Required action. Report each line of the entries that includes "down" by copying it.

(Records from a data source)

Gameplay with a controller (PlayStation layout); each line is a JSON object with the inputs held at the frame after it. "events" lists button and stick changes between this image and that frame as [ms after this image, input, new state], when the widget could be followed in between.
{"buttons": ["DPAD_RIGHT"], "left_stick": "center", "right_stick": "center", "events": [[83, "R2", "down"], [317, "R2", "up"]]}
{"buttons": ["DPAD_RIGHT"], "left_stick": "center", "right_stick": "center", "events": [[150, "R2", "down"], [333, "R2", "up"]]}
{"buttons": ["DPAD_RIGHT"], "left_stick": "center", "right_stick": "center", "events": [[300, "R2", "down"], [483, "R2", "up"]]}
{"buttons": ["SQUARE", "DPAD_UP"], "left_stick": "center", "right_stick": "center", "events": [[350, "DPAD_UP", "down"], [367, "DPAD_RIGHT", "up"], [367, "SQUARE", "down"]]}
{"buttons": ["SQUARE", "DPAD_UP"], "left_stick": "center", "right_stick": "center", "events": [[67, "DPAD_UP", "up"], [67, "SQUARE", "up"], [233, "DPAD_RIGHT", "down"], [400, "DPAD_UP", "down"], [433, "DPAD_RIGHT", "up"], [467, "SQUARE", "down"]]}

Answer.
{"buttons": ["DPAD_RIGHT"], "left_stick": "center", "right_stick": "center", "events": [[83, "R2", "down"], [317, "R2", "up"]]}
{"buttons": ["DPAD_RIGHT"], "left_stick": "center", "right_stick": "center", "events": [[150, "R2", "down"], [333, "R2", "up"]]}
{"buttons": ["DPAD_RIGHT"], "left_stick": "center", "right_stick": "center", "events": [[300, "R2", "down"], [483, "R2", "up"]]}
{"buttons": ["SQUARE", "DPAD_UP"], "left_stick": "center", "right_stick": "center", "events": [[350, "DPAD_UP", "down"], [367, "DPAD_RIGHT", "up"], [367, "SQUARE", "down"]]}
{"buttons": ["SQUARE", "DPAD_UP"], "left_stick": "center", "right_stick": "center", "events": [[67, "DPAD_UP", "up"], [67, "SQUARE", "up"], [233, "DPAD_RIGHT", "down"], [400, "DPAD_UP", "down"], [433, "DPAD_RIGHT", "up"], [467, "SQUARE", "down"]]}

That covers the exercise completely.